# [SET EXERCISE A]
Retype the listing starting at the line containing "scientific name: Drosanthemum schoenlandianum" and ending with the last line of the listing. Leave out the pictures.

# [TEXT]
[Intel-gfx] [PATCH] drm/i915: Don't wait forever in drop_caches
Tvrtko Ursulin
tvrtko.ursulin at linux.intel.com
Tue Nov 8 09:08:50 UTC 2022
On 07/11/2022 19:45, John Harrison wrote:
> On 11/7/2022 06:09, Tvrtko Ursulin wrote:
>> On 04/11/2022 17:45, John Harrison wrote:
>>> On 11/4/2022 03:01, Tvrtko Ursulin wrote:
>>>> On 03/11/2022 19:16, John Harrison wrote:
>>>>> On 11/3/2022 02:38, Tvrtko Ursulin wrote:
>>>>>> On 03/11/2022 09:18, Tvrtko Ursulin wrote:
>>>>>>> On 03/11/2022 01:33, John Harrison wrote:
>>>>>>>> On 11/2/2022 07:20, Tvrtko Ursulin wrote:
>>>>>>>>> On 02/11/2022 12:12, Jani Nikula wrote:
>>>>>>>>>> On Tue, 01 Nov 2022, John.C.Harrison at Intel.com wrote:
>>>>>>>>>>> From: John Harrison <John.C.Harrison at Intel.com>
>>>>>>>>>>>
>>>>>>>>>>> At the end of each test, IGT does a drop caches call via
>>>>>>>>>>> sysfs with
>>>>>>>>>>
>>>>>>>>>> sysfs?
>>>>>>>> Sorry, that was meant to say debugfs. I've also been working on
>>>>>>>> some sysfs IGT issues and evidently got my wires crossed!

(Stored items)
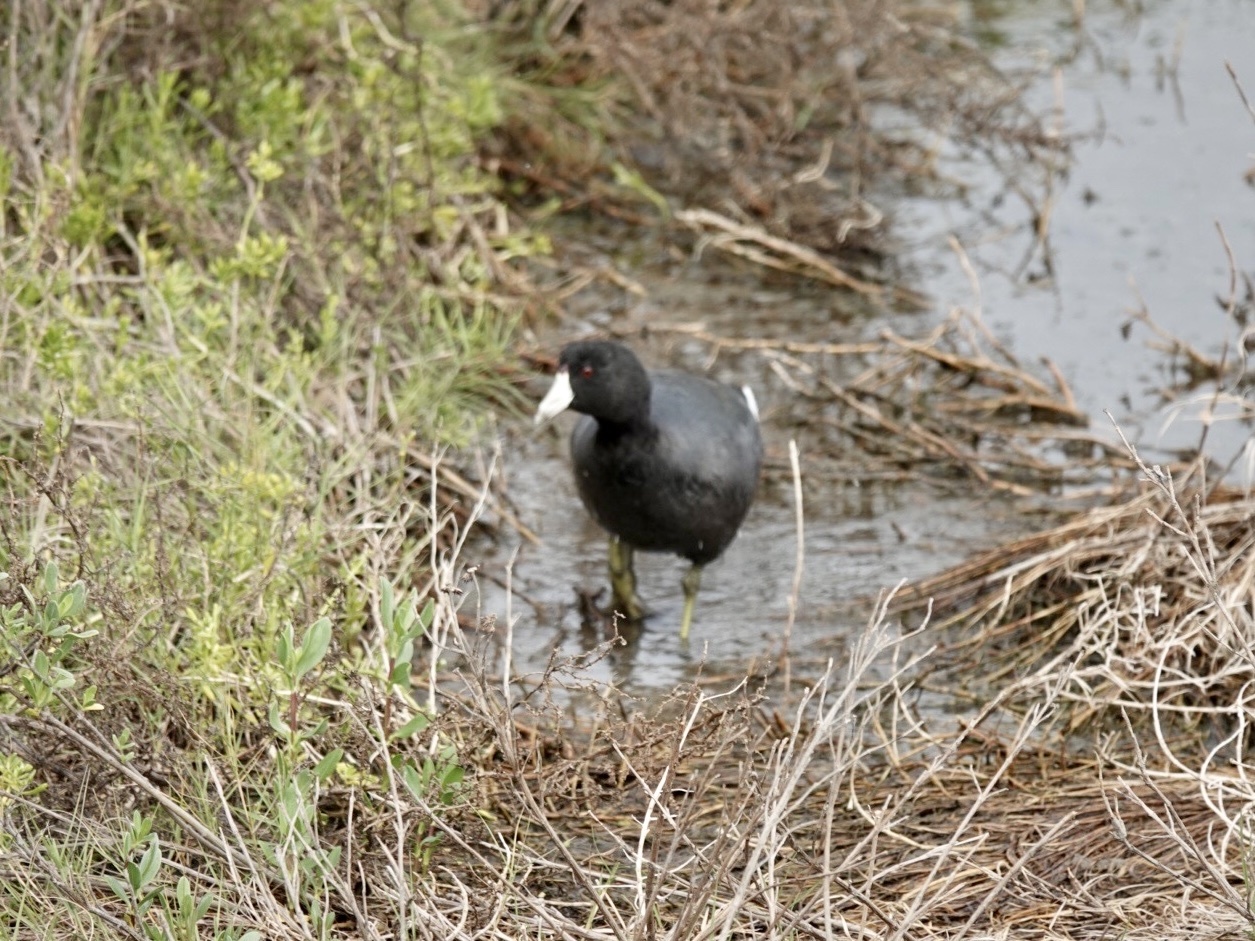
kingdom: Animalia
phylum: Chordata
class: Aves
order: Gruiformes
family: Rallidae
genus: Fulica
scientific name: Fulica americana
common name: American coot
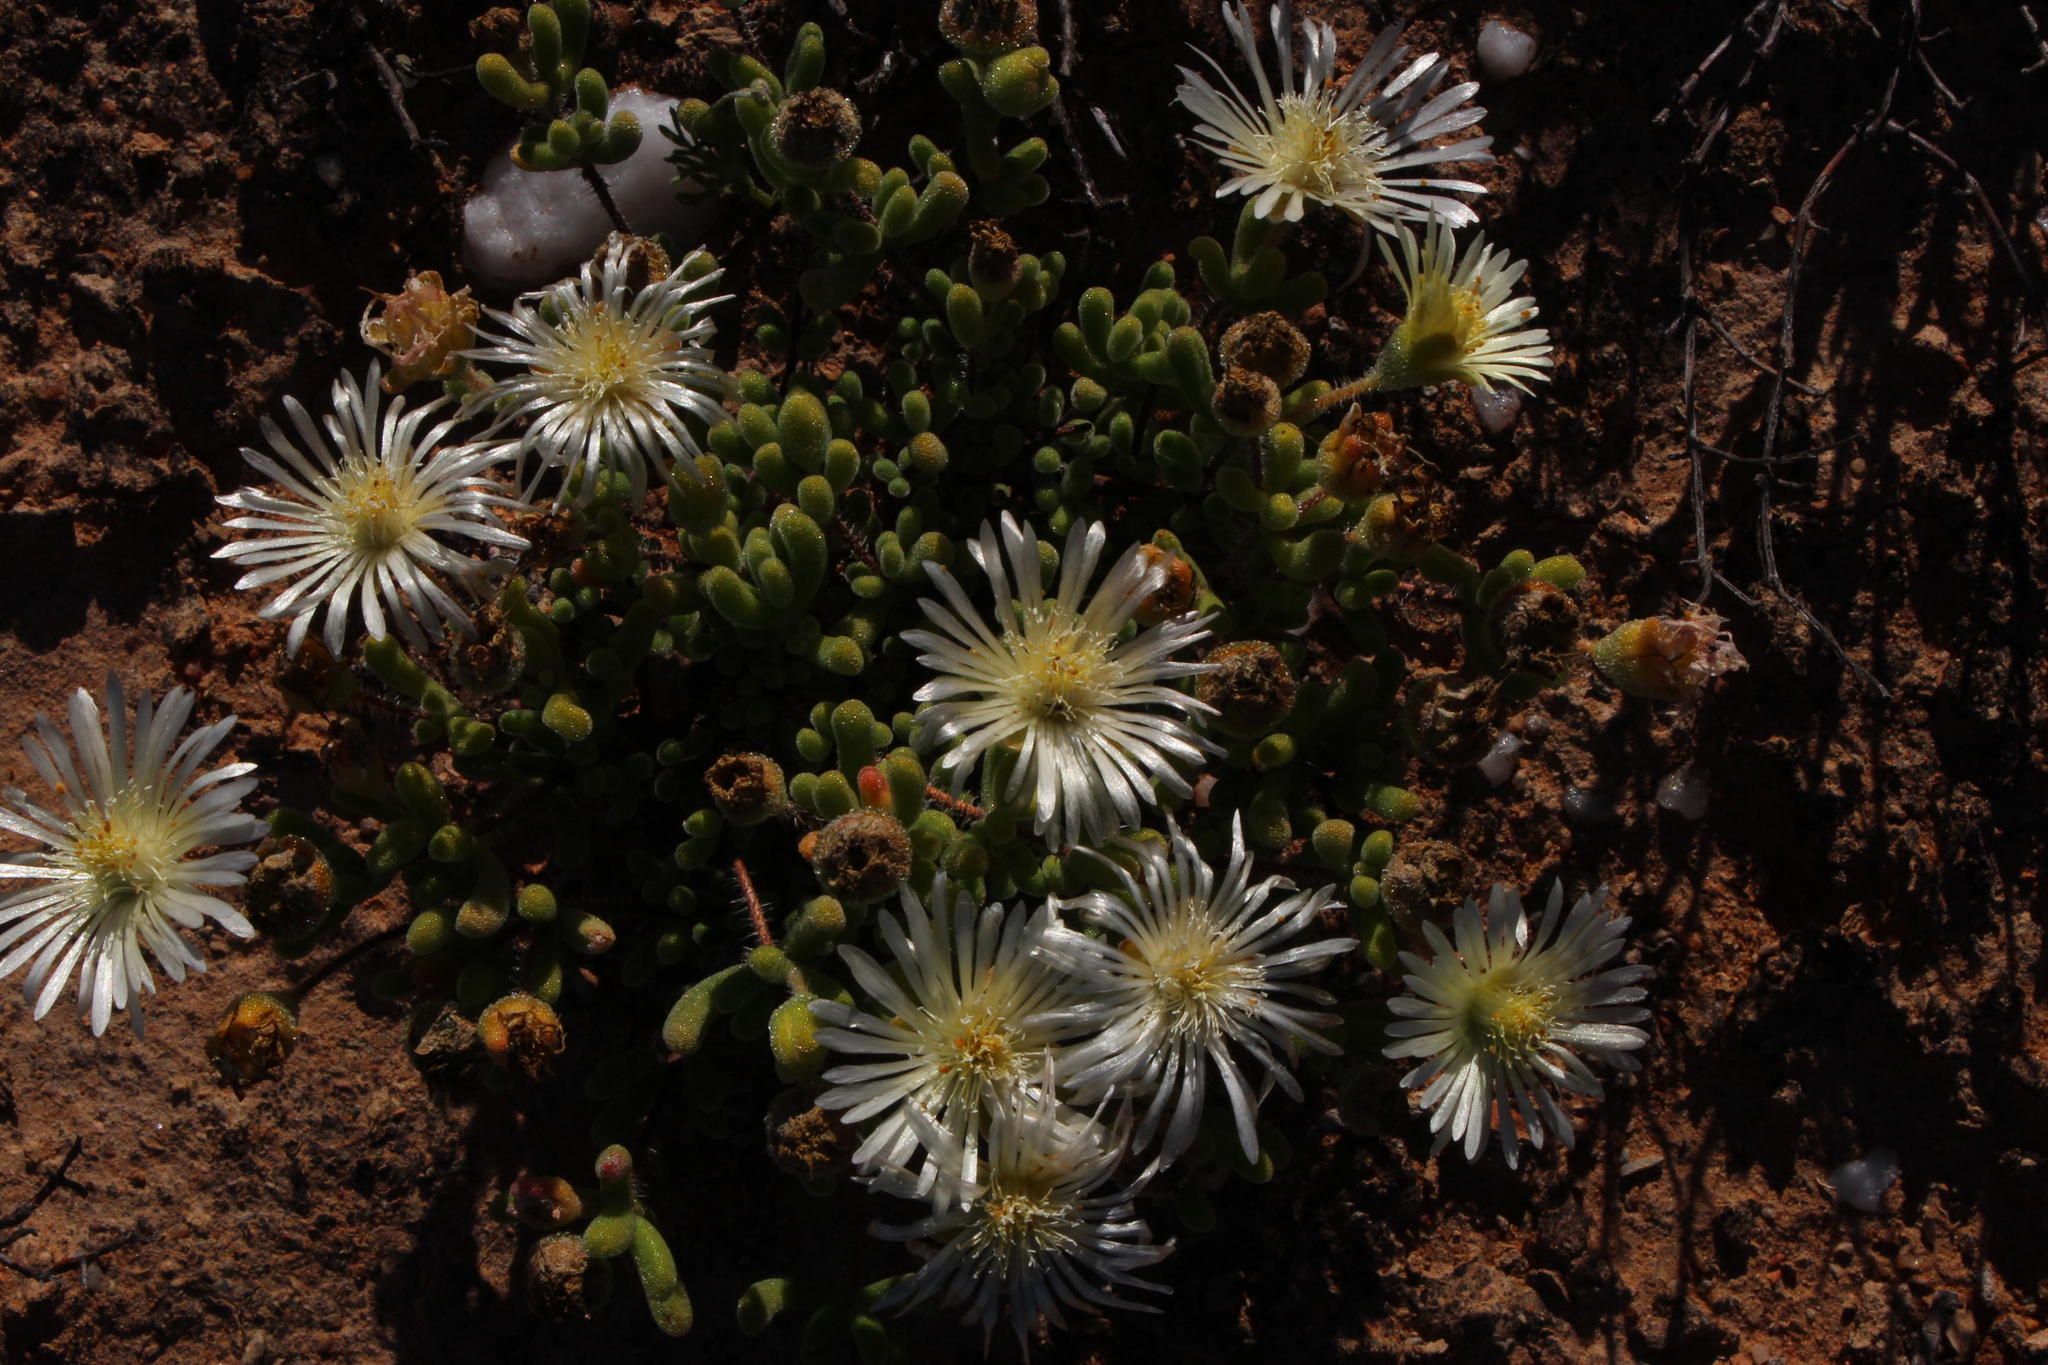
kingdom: Plantae
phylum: Tracheophyta
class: Magnoliopsida
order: Caryophyllales
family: Aizoaceae
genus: Drosanthemum
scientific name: Drosanthemum schoenlandianum
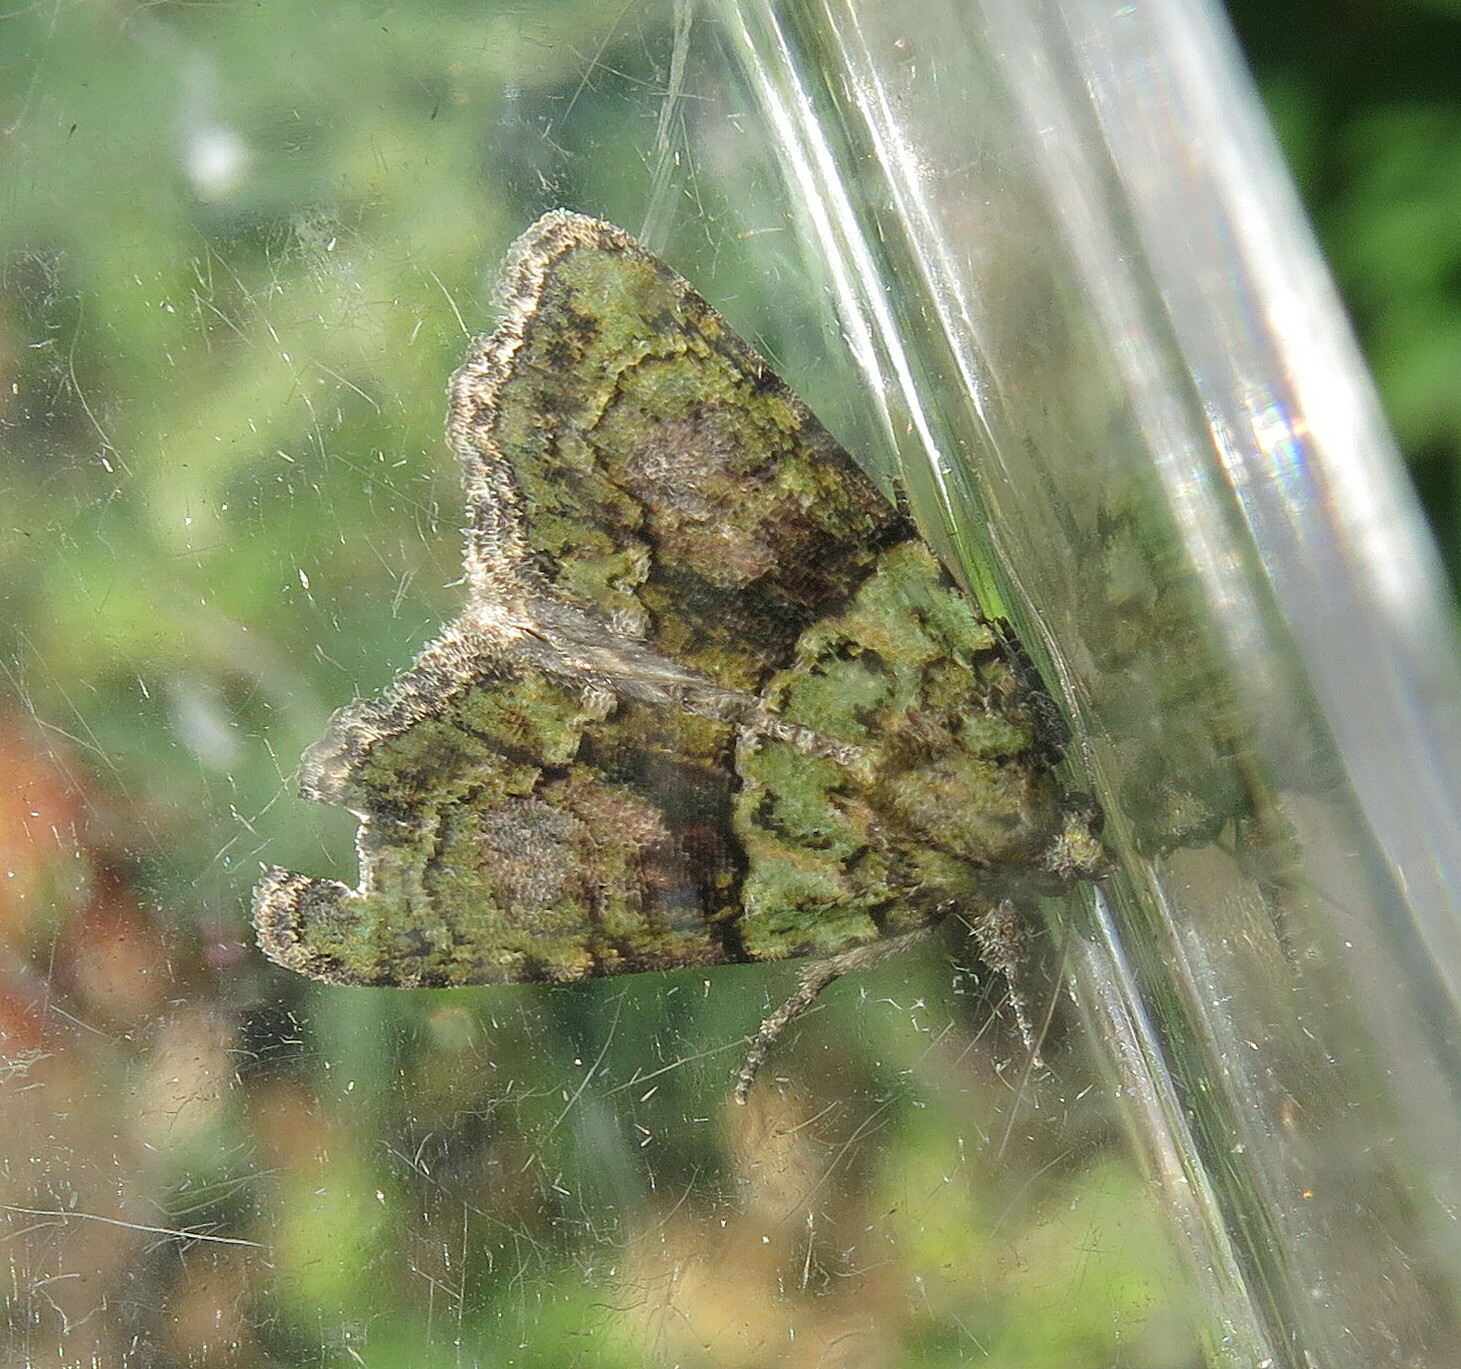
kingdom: Animalia
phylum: Arthropoda
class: Insecta
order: Lepidoptera
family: Noctuidae
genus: Cryphia
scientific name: Cryphia algae
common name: Tree-lichen beauty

# [SET EXERCISE B]
Answer these questions about the patch thread:
(i) On what date was the message sent?
(ii) What does IGT do at the end of each test?
(iii) What word was "sysfs" meant to say?

# [EXERCISE RESULT A]
scientific name: Drosanthemum schoenlandianum
kingdom: Animalia
phylum: Arthropoda
class: Insecta
order: Lepidoptera
family: Noctuidae
genus: Cryphia
scientific name: Cryphia algae
common name: Tree-lichen beauty

# [EXERCISE RESULT B]
(i) Tue Nov 8, 2022
(ii) A drop caches call
(iii) debugfs